→ **Consignes**
[1] Selon le texte sur Jocelyne Béroard, de quelles décennies de la Martinique est-elle une enfant ?
[2] Rédigez la suite du texte sur Jocelyne Béroard en reprenant juste après sa dernière phrase.

Qui est Jocelyne Béroard ? Une enfant de la Martinique des années 50 et 60. Alors que le cinéma peine encore à nous fournir nos références sur cette époque, j’ai toujours plaisir à me représenter le mode de vie en ce temps-là au-delà des luttes indépendantistes. A travers des anecdotes familiales et scolaires, on découvre ses questionnements sur la société et sa détermination à être elle-même. L’école, les activités extrascolaires, les fréquentations… On voit dans son récit que les dynamiques sociales, politiques et économiques la façonnent sans pour autant l’empêcher de les remettre en question si nécessaire. Ses envies de liberté et d’épanouissement ont guidé ses choix de vie qui l’ont érigée en exemple de la femme (noire) émancipée bien malgré elle.

→ **Matériel d'étude**
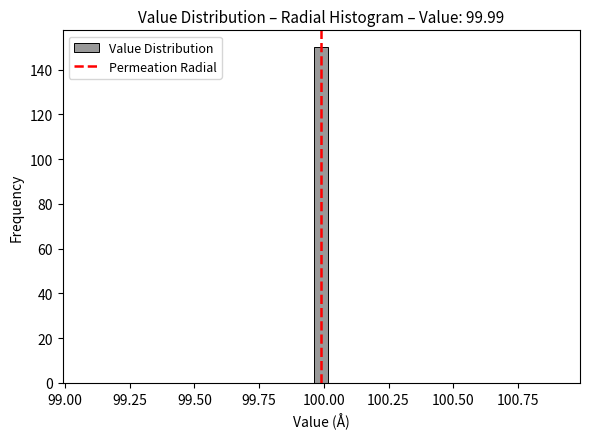

Read against the x-axis, roughly where is the centre of the tallest bar?

100.00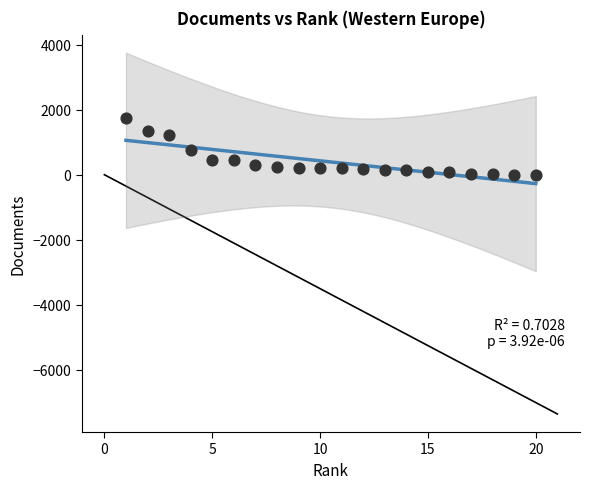

What is the range of Y values (max minus min)?

1748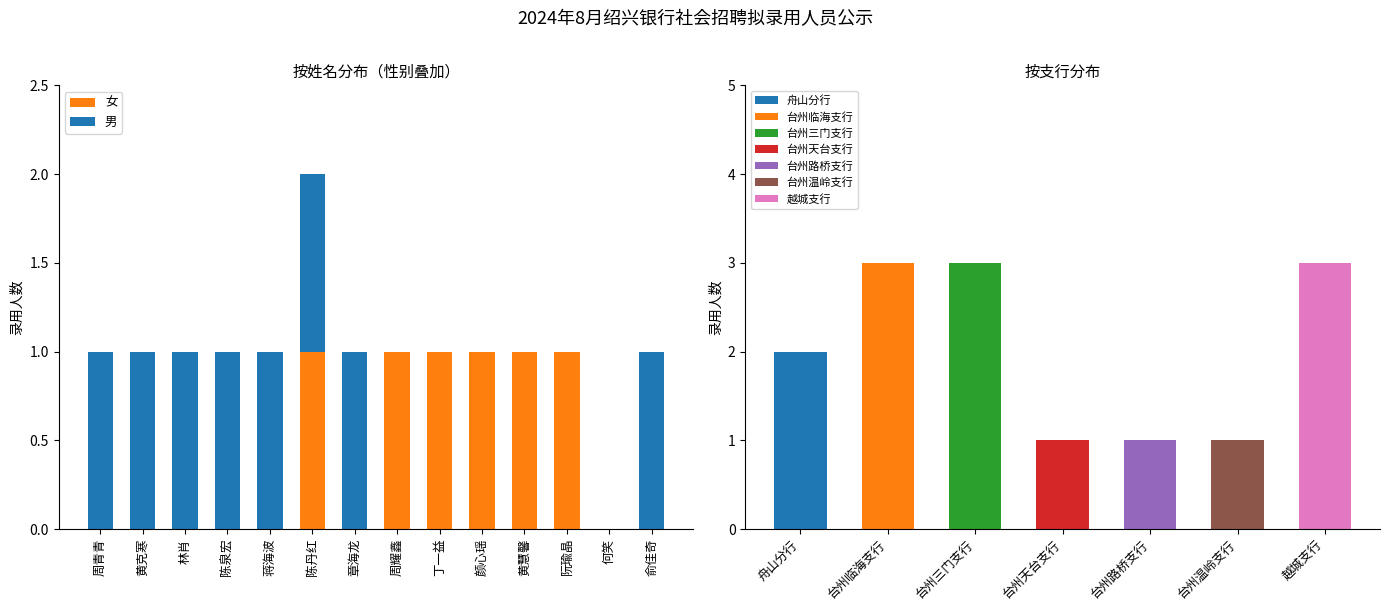

What is the difference between the maximum and minimum values in the 男 series?

1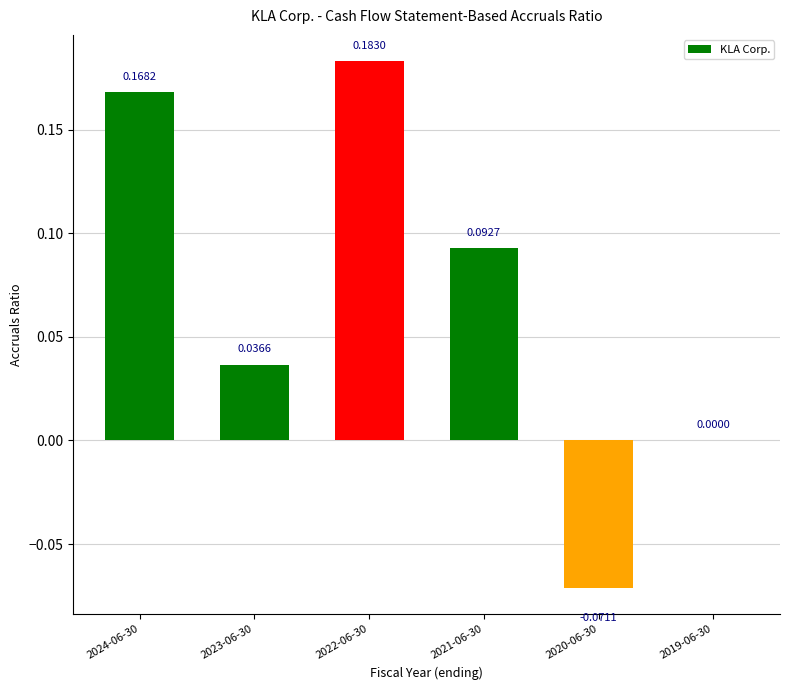

What is the sum of all values?

0.4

→ **Réponses aux consignes**
[1] Des années 50 et 60.

[2]
Milans, une vie d’artiste

Qui est Jocelyne Béroard ? Une amoureuse de la musique. La majorité du livre est consacrée à son expérience avec Kassav’. Comme Jacob Desvarieux et elle sont devenus les “visages” du groupe et vu le nombre d’interviews données au cours de leur longue carrière, il serait facile de se dire qu’il n’y aurait plus rien à apprendre sur leur aventure musicale, que tout a été dit. Il existe même un ouvrage universitaire * qui m’a aidé dans la préparation de ma communication sur “le Zouk du 21ème siècle peut-il être une pop music kréyol international ?” en 2019. Mais rares sont les interviews ou les reportages qui permettent d’apprécier Kassav’ dans sa dimension humaine. Avec Loin de l’amer, Jocelyne Béroard nous fait entrer dans l’intimité qu’ils ont développée au cours de ces quarante et quelques années. Le respect avec lequel elle parle de chaque membre du groupe se ressent dans chaque anecdote illustrant le secret de leur longévité. Son regard nous révèle des fortes personnalités qui ont su mettre leur ego de côté quand il le fallait, des êtres humains qui ont sacrifié beaucoup de leur vie personnelle pour la musique et pour nous, public.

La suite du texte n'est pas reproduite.